At certain restaurants, sometimes the scene is just as delicious as the cuisine. That's definitely the case at über-chic Canal, one of the fine-dining establishments at the upscale SouthBridge development. Nope, we won't set foot in this place on a bad hair day — not when the rest of the crowd's so dolled-up. The dimly lit bar area attracts a youthful, good-looking bunch dressed in slinky attire, while the main dining room seems to draw its share of sugar daddies and stiletto-shod cougars on the prowl for young meat.

If you can manage to take your eyes off the action, you'll notice that chef Justin Beckett turns out some fine dishes, such as grilled lamb chops with minted couscous, sweet corn cakes with avocado salad, and "ahi three-ways," which we think might be some kind of sexy subliminal message. High-fashion images projected on enormous screens and an illuminated catwalk in the middle of the room scream "style" at full blast, while throbbing beats coming from the DJ booth suggest something more primal. At Canal, we sense there's more to lust after than just the food.

We've been infatuated with this classy neighborhood Italian restaurant from our very first bite of gnocchi draped in pesto cream sauce. Food like that makes us fall in love, fast. But there's something else that's endearing about Aiello's — the personal service. This is a family operation, and it shows, especially when chef-owner Joe Aiello makes his rounds in the dining room.

We've never been here when he didn't step out of the kitchen to schmooze with regulars and dote on first-timers. He's a larger-than-life personality, and he likes to keep his customers fat and happy. His wife, Myrah, is an equally welcoming hostess, sometimes stopping by each table to let diners pick a chance to win a free dinner. Yep, these folks will do anything to keep you coming back — although in truth, the food alone is enough to get us in the door.

Tarbell's
Jackie Mercandetti Photo

Loyal fans of Iron Chef America can call us out on this one: Technically, chef Mark Tarbell isn't an Iron Chef. That title is reserved for the handful of regulars who do battle against a constant onslaught of culinary challengers on the popular Food Network show.

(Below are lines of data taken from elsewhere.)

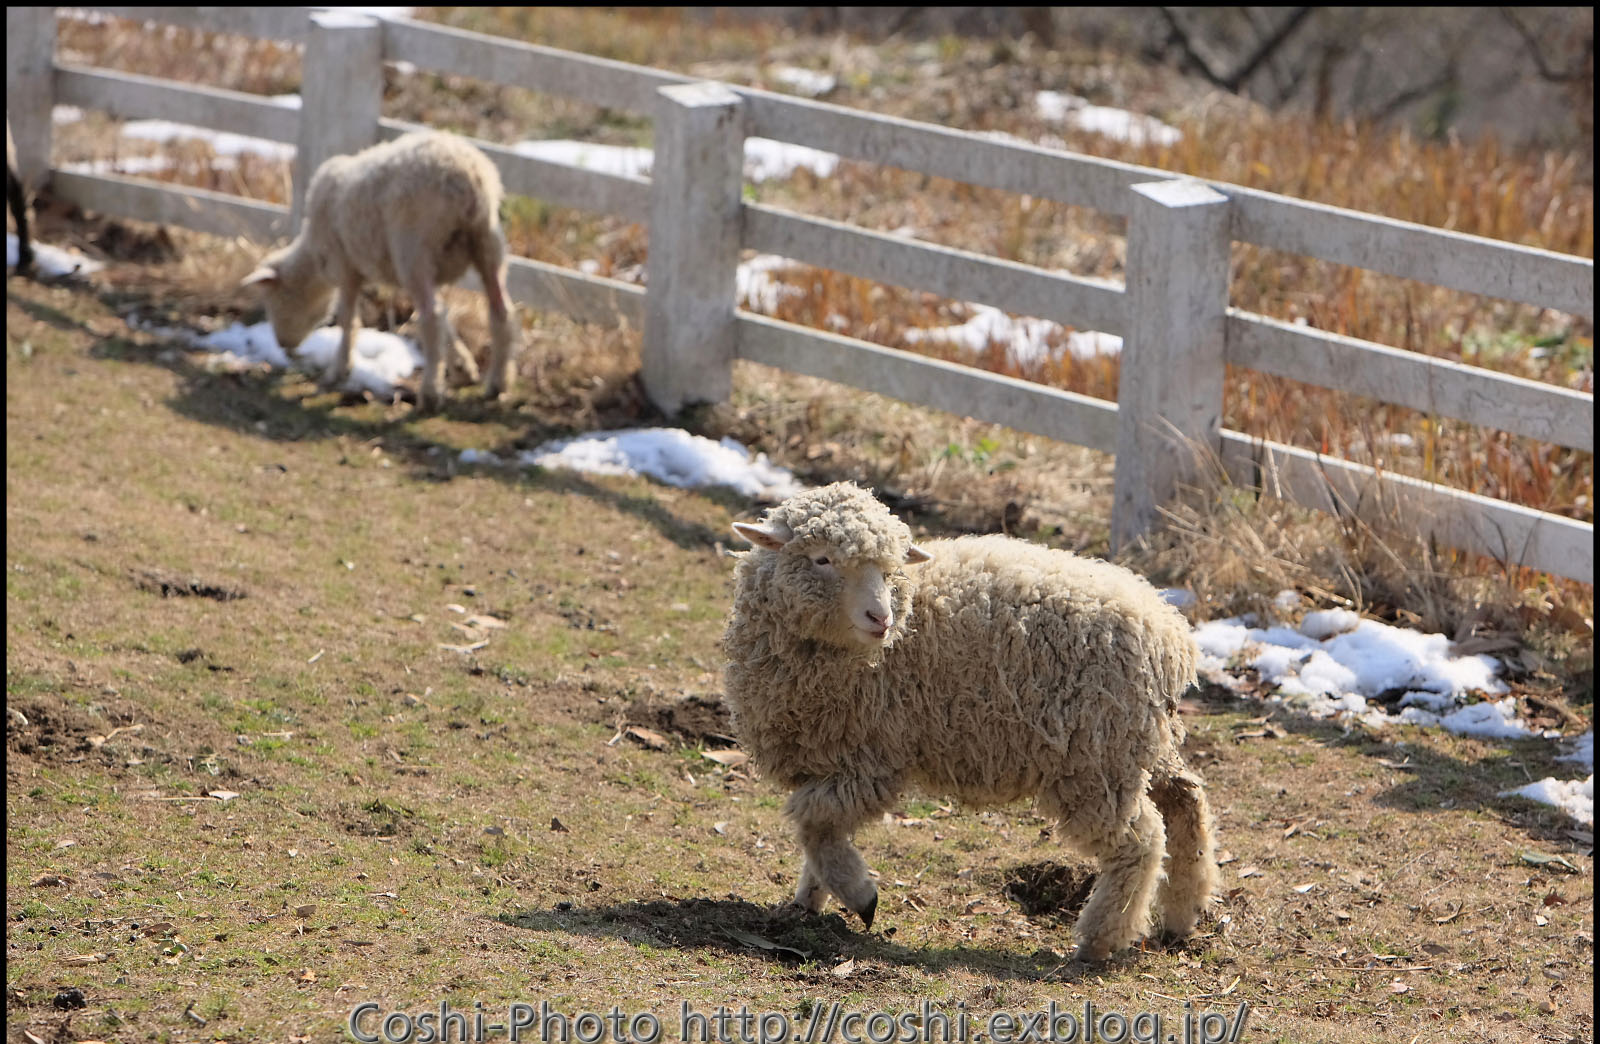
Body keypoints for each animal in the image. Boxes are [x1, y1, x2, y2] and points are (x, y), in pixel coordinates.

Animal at [240, 129, 515, 408]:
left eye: (276, 299)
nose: (283, 344)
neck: (314, 256)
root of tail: (466, 177)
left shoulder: (346, 266)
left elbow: (348, 320)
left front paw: (339, 371)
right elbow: (448, 324)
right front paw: (462, 368)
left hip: (413, 249)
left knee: (432, 317)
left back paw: (430, 393)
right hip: (487, 242)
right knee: (500, 310)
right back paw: (497, 383)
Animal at [720, 480, 1216, 960]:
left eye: (889, 570)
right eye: (821, 559)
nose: (881, 618)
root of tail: (1170, 637)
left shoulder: (871, 758)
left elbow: (813, 823)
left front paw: (859, 896)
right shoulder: (829, 754)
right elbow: (817, 833)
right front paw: (807, 902)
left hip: (1096, 756)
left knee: (1141, 841)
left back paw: (1100, 939)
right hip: (1139, 743)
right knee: (1186, 803)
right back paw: (1183, 914)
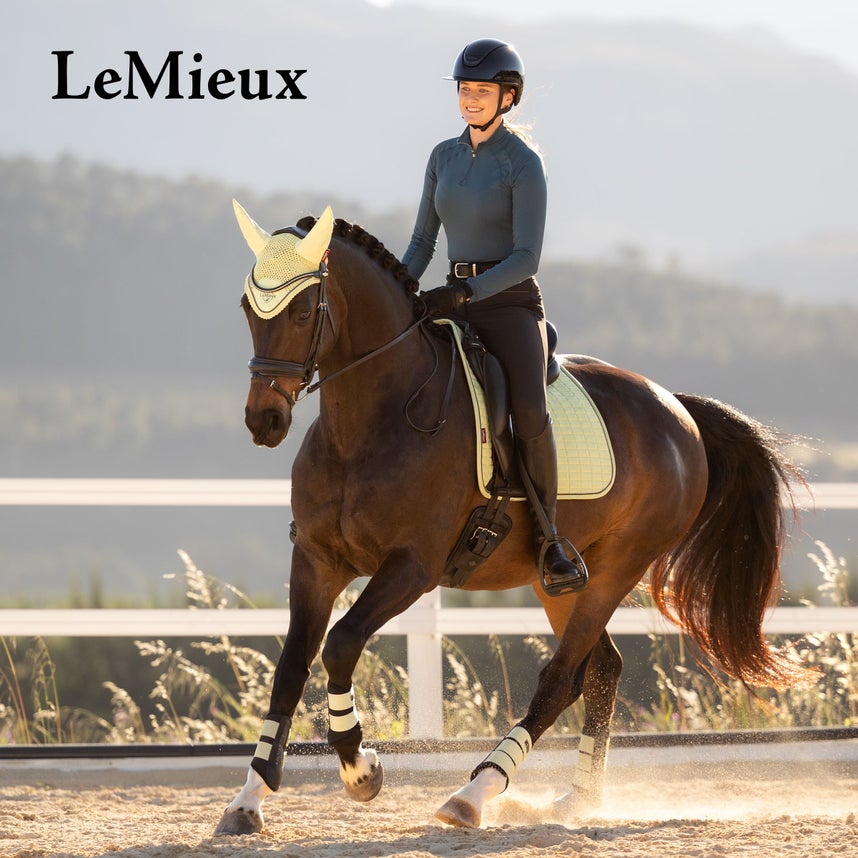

Only a year ago, Tarbell himself made an appearance, going up against Iron Chef Cat Cora in a high-stakes cook-off where the key ingredient was apples. And guess what? He won. Since the show's airing, Tarbell hasn't ditched Phoenix to gallivant around the country and leave his kitchen in other hands. He's stayed put at his restaurant — right where he's always been, and right where regulars expect him to be. You see, Tarbell's way too sociable to step out of the limelight at his namesake restaurant, where locals flock to dine on upscale comfort food like double-cut pork chops with white cheddar polenta cakes, pan-roasted organic chicken with buttermilk mashed potatoes, and Mark's Famous Spaghetti & Meatballs.

The fact that Tarbell is Phoenix's own Iron Chef makes the dining experience that much tastier.